The most notable example is the blackout of Buffalo Bills games within the Syracuse, New York market because a small section of the town of Italy in Yates County, containing a handful of people, lies within the 75-mile radius of Highmark Stadium (a stadium that has failed to sell out numerous times, though not exclusively due to the Bills playing record; these sell-out failures usually occur due to the harsh winter weather the area receives on the shores of Lake Erie and fans choosing not to commute to Orchard Park for their safety or by municipal orders) while the entirety of the remainder of the Syracuse market lies outside of it. Yates County was previously part of the Syracuse DMA (Designated Market Area), but it was later transferred into the Rochester DMA because of exurb expansion with an increasing number of employees working in the immediate Rochester area living in Yates County and traveling to Rochester for events. Despite this, the league still enforced Bills blackouts for Syracuse and, because the Mohawk Valley did not have a CBS affiliate of its own and relied on Syracuse CBS affiliate WTVH to cover that area, the Mohawk Valley DMA as well (despite the fact that no part of that area comes remotely close to the 75-mile threshold); because of this, the Bills' blackout radius extended hundreds of miles beyond the actual stadium, well into Herkimer County. (In 2015, the DT2 subchannel of Utica's NBC affiliate WKTV affiliated with CBS, ending the Mohawk Valley's blackouts; should the blackout rule be reimposed, that market will no longer face blackouts.)
The NFL does allow in some cases for secondary markets to extend beyond the 75 mile radius in part to help draw fans to attend the game. Some of these exceptions are in Charlotte, North Carolina, where many of its secondary markets lie outside the 75 mile radius (Greensboro and Raleigh). Others include Los Angeles, primarily due to San Diego (116 miles (187 km) from Los Angeles) not having had an NFL team since the 2017 move of the Chargers to Los Angeles.

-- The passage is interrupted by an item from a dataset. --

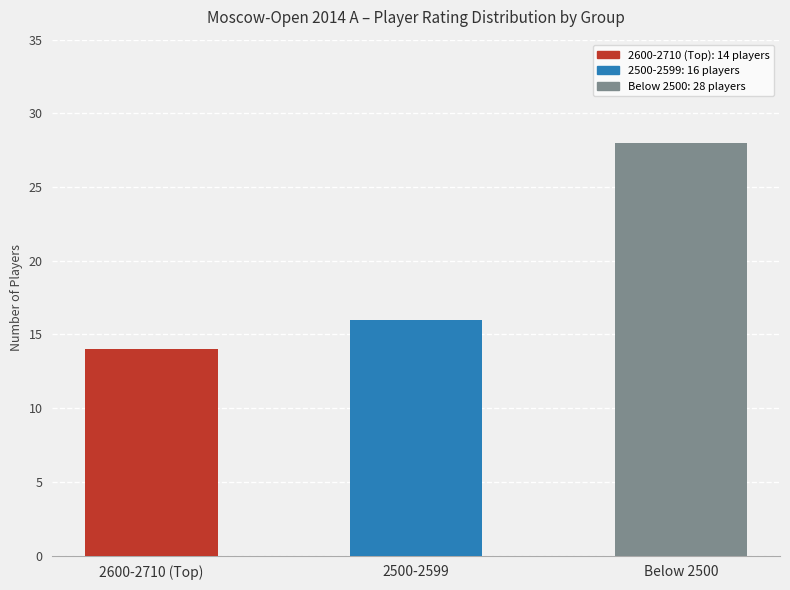

What is the average value?

19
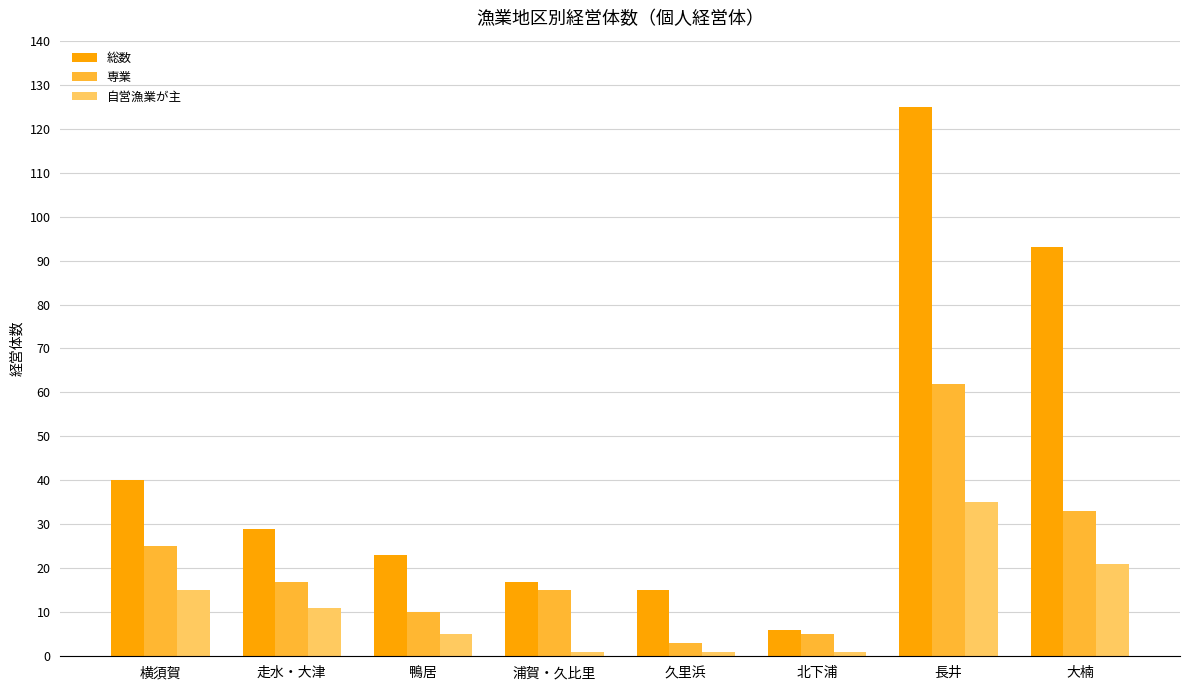

Read the 総数 value at 走水・大津.

29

Similarly, no Super Bowl has ever been unavailable in the market of origin since Super Bowl VII in 1973. Every Super Bowl except the first has been a sellout, and, with the game's high-profile status, a television blackout never will happen.

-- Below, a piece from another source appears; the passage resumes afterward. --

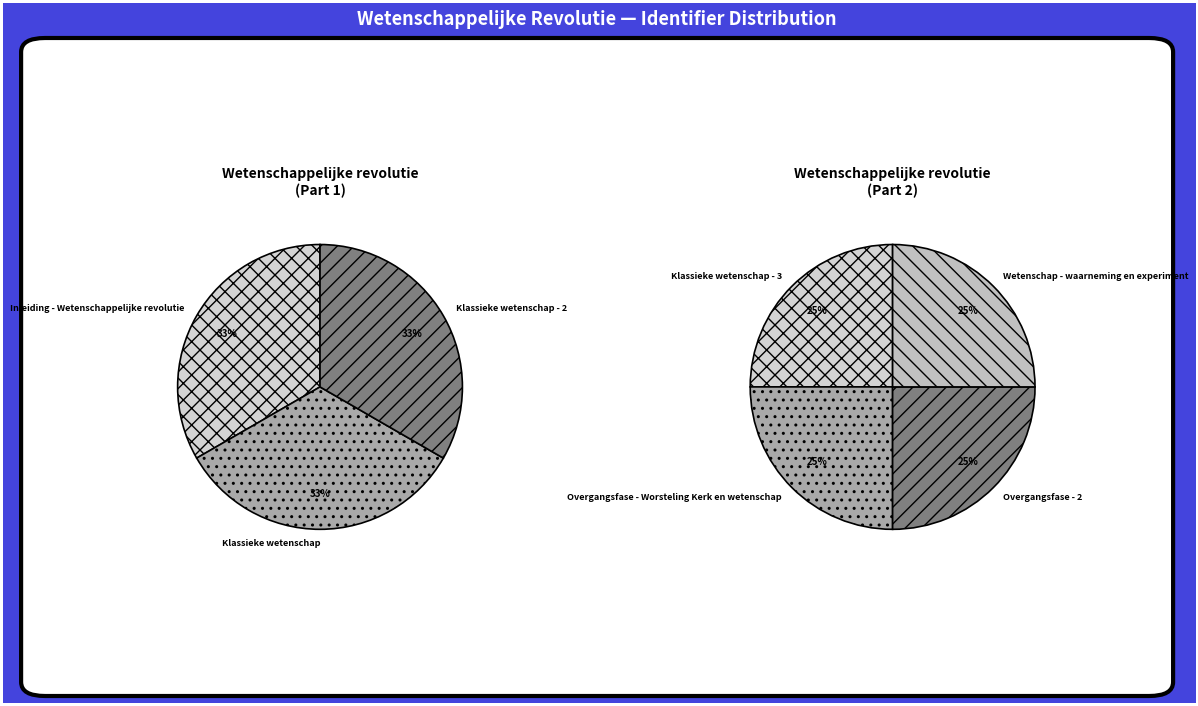

Between Inleiding - Wetenschappelijke revolutie and Klassieke wetenschap - 2, which is larger?

Klassieke wetenschap - 2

Another policy to encourage sellouts has been that no other NFL game can air opposite the local franchise's broadcast on the primary market's affiliate due to NFL rules or due to a blackout, with the exception of Week 17. The NFL relaxed this restriction beginning in 2019, allowing a station to air a game opposite the local home team up to two times. The following year, the NFL doubled the number to four, owing largely to the COVID-19 pandemic limiting the number of fans in attendance but also difficulty for viewers in New York City and Los Angeles to see many games outside of the two teams in each market (Giants/Jets and Chargers/Rams respectively) as one would be in town most weeks.[24]